Passage to read:
^^^^^^^^^^^^^^^^

It may have only lasted for four years, but The World Series of Blackjack made quite an impact on the blackjack community and on the wider gambling industry.
It wasn’t until the final season of the tournament that the general public started to take interest in real numbers, but before it had a chance to take off the competition shut down, much to the disappointment of blackjack fans everywhere and not least the players competing who could take home a pretty penny if they won.
It was actually televised on the GSN cable network, and it was successful as a spectator sport because each episode was edited to only lasted an hour, and bold moves could change fortunes very quickly, making it quite an exciting event to watch.
Sadly though, many people found it all too complicated thanks to (what some people might call) novelty rules that were introduced, and the fact that televised poker was proving more popular ultimately put an end to The World Series of Blackjack as well as the few other tournaments that attempted to ride on its coat tails.
For those who enjoyed it, it was great while it lasted, and this is how it worked.
An Overview of The World Series of Blackjack
Blackjack is not a game where players compete with each other, they try to beat the dealer, so in order for a tournament dynamic to exist the game had to be tampered with a little.
This tampering has a big impact on strategy from a player’s point of view though.
Each player begins the round with the same number of chips, and the round is pre-destined to end after a certain number of games have been played. Whomever has the most chips at the end is the winner of the round.
This means that players can, and indeed must, make decisions that would be reckless in a regular game.
For example, if you have just over half the chips of the leading player in the game, and only one player is going through to the next round, you have to throw all of your chips into that last hand regardless of what you are dealt and just hope for the best, because you are technically dead anyway.
There were other rule changes that spiced things up a little too, and although things changed from one season to the next, a few of the biggest, rule, changes and additions included:
- Burger King Power Chip – From Season 3, each player had one of these chips per round, allowing them to change their card for the next one in the shoe.
- Six Decks – Each shoe held six decks during all four seasons.
- Knockout Cards – Each deck held 2 knockout cards per round, which when drawn, would eliminate the player with the fewest chips after that hand. The minimum bet also increased after each card was drawn, and the shoe was shuffled. This addition came in for Season 3.

^^^^^^^^^^^^^^^^

Information provided:
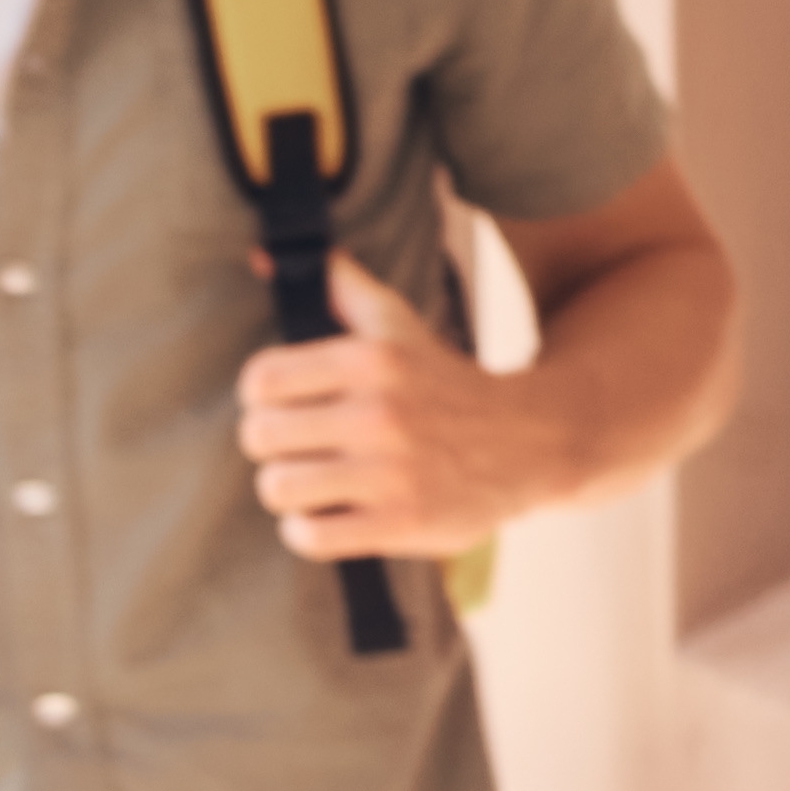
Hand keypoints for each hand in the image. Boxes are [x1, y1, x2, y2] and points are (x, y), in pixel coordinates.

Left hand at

^^^^^^^^^^^^^^^^

Problem requirements: Repeat the blackjack tournament passage word for word, starting with "Sadly though, many" and going on through "with a little.". The lines above come from a source unrelated to the passage.

Task answer:
Sadly though, many people found it all too complicated thanks to (what some people might call) novelty rules that were introduced, and the fact that televised poker was proving more popular ultimately put an end to The World Series of Blackjack as well as the few other tournaments that attempted to ride on its coat tails.
For those who enjoyed it, it was great while it lasted, and this is how it worked.
An Overview of The World Series of Blackjack
Blackjack is not a game where players compete with each other, they try to beat the dealer, so in order for a tournament dynamic to exist the game had to be tampered with a little.